It seems likely that the vector you found is just something like “this looks like a text from an RLHFed model”. RLHFed models tend to speak in a different way than humans. For example, a text with N tokens generated by an RLHFed LLM will usually have more characters than a text with N tokens written by a human. Base models are similar to humans in this regard. You found that LLaMA can’t distinguish their text from texts generated by other RLHFed models, but can distinguish from humans and from the base model, so this is consistent. It seems also consistent with your other findings, e.g. around line 349 or 453. You could try to refute the simple version of this hypothesis by verifying the accuracy of a simple classifier (e.g. Naive Bayes over a bag of words) trained to distinguish human and LLaMA text.

Overall, differences between texts generated by humans and RLHFed models are much easier to spot than differences between texts generated by different RLHFed models. I think that as long as the models can’t distinguish themselves from other LLMs, it’s pretty hard to make a convincing claim that they have a real self-recognition ability.

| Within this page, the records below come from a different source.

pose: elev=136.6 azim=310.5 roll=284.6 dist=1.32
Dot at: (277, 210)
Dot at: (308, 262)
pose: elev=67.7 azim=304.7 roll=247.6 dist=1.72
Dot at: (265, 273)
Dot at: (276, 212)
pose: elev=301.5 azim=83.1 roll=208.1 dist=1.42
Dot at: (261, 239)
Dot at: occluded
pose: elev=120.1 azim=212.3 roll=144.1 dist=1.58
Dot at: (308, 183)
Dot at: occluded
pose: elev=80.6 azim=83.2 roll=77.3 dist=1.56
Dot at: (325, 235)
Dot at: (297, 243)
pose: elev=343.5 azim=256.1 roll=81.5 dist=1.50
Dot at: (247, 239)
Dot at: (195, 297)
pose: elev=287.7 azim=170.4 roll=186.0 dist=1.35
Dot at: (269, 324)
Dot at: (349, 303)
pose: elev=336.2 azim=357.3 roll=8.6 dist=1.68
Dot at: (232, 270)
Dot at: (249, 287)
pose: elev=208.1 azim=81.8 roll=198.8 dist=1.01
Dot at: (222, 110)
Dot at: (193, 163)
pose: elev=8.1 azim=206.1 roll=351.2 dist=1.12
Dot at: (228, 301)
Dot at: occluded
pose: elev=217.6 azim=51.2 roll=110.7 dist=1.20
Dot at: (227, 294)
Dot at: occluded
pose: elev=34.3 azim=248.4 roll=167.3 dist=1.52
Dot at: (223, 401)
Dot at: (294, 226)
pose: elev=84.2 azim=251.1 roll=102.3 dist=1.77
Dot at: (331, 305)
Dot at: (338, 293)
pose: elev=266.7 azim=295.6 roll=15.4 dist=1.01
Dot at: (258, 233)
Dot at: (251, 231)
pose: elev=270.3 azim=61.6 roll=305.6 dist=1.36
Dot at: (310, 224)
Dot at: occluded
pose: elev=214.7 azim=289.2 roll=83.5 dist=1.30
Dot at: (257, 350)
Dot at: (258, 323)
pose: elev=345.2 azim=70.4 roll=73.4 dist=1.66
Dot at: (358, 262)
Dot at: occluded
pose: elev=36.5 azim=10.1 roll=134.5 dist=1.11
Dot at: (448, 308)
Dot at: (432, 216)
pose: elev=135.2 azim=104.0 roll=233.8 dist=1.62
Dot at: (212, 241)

Minor things: Line 151, “In all but the SAD dataset …” - I don’t see anything SAD-specific on 1a Figure 1a: the font is much too small. Also what is “LLaMA” on the plot? Table 1: why compare only to human text, not other LLMs? Section 3.2 could use a summary of findings. Figure 4: a better caption, what is left and what is right? Table 3 in Appendix 1 is unclear

问题

Have you tried the setup where the source text and instructions are not shown to the model? If yes, what is the performance there?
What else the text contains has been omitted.